James Prosser, Co-founder of My Racing said: “With an ever expanding user base, we wanted to create an educational resource about horses that will provide every one of our customers with the information they require to make an informed betting decision.”
But when it comes down to betting, would you be able to tell different breeds part? More importantly, would you know what to look for in a winner?
Equestrian sports such as Dressage, often require a Dutch Warmblood for success. The breed has long forearms, powerful hindquarters, and they are always in harmony with their rider. Their reliable and calm nature makes them the ideal breed for the sport.
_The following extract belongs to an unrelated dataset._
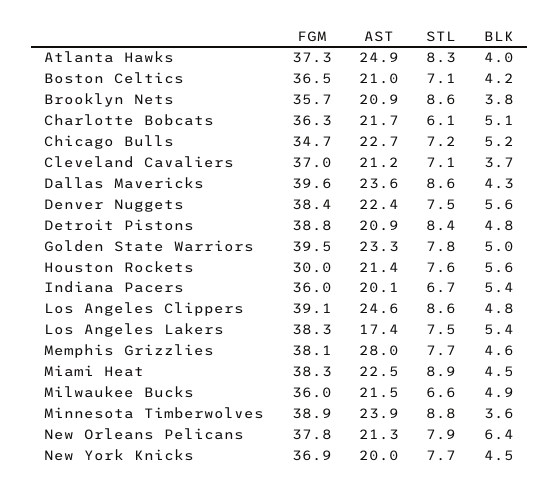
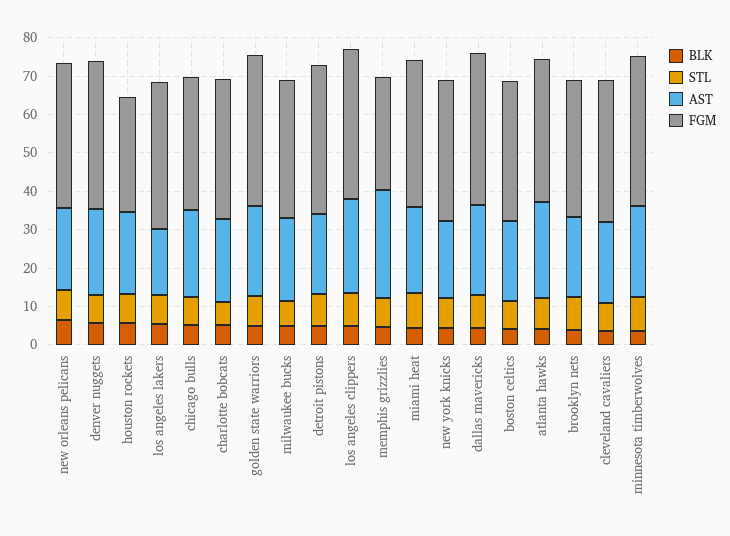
FGM, Indiana Pacers: 36 -> none
AST, Indiana Pacers: 20.1 -> none
STL, Indiana Pacers: 6.7 -> none
BLK, Indiana Pacers: 5.4 -> none
FGM, Memphis Grizzlies: 38.1 -> 30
Summer 2016 silver medalist, Spencer Wilton, competes in Dressage and has experience working with Dutch Warmbloods. When interviewed by myracing.com, Wilton said that their most important personality trait is sensitivity, and that he looks for the straightness in their limbs and the way that transfers to movement.
When building a confident relationship, Wilton said that it depends on the horse. Sometimes it can be instant and other times it can take months.
For Eventing, which includes Flat racing, an Irish Sport horse is often used. They have a great amount of endurance, and a muscular croup that is often sloping to improve their jumping ability. The breed are bred for their trainability and willingness to work.
An Irish Sport is a cross between a Thoroughbred and an Irish Draught. The breed encompases the characteristics of both horses, such as the Irish Draught’s jumping abilities, which makes them a strong species for the sport.
Jump racing, also known as National Hunt racing is often seen on race courses such as Royal Ascot. It involves a horse jumping over hurdles while taking part in a race. For this particular style of racing a Thoroughbred is often used.
Speaking to myracing.com, eight-time champion jockey Peter Scudamore MBE, who has ridden 1,678 winning horses in his career said that he looks for bravery, athleticism and a strong jumping ability in the horses that he competes with.
In terms of physiological attributes, the most important feature that Scudamore looks for is a large and powerful heart to ensure the horse has a natural advantage over its competitors.
An Irish Draught is often used for traditional purposes such as farm work, and are known for their willing nature and taking care of their owner.
When you next attend a racing event, whether it is ladies day or at the next Olympic Games, keep your eyes peeled for each breed as they might contribute towards you receiving a big win.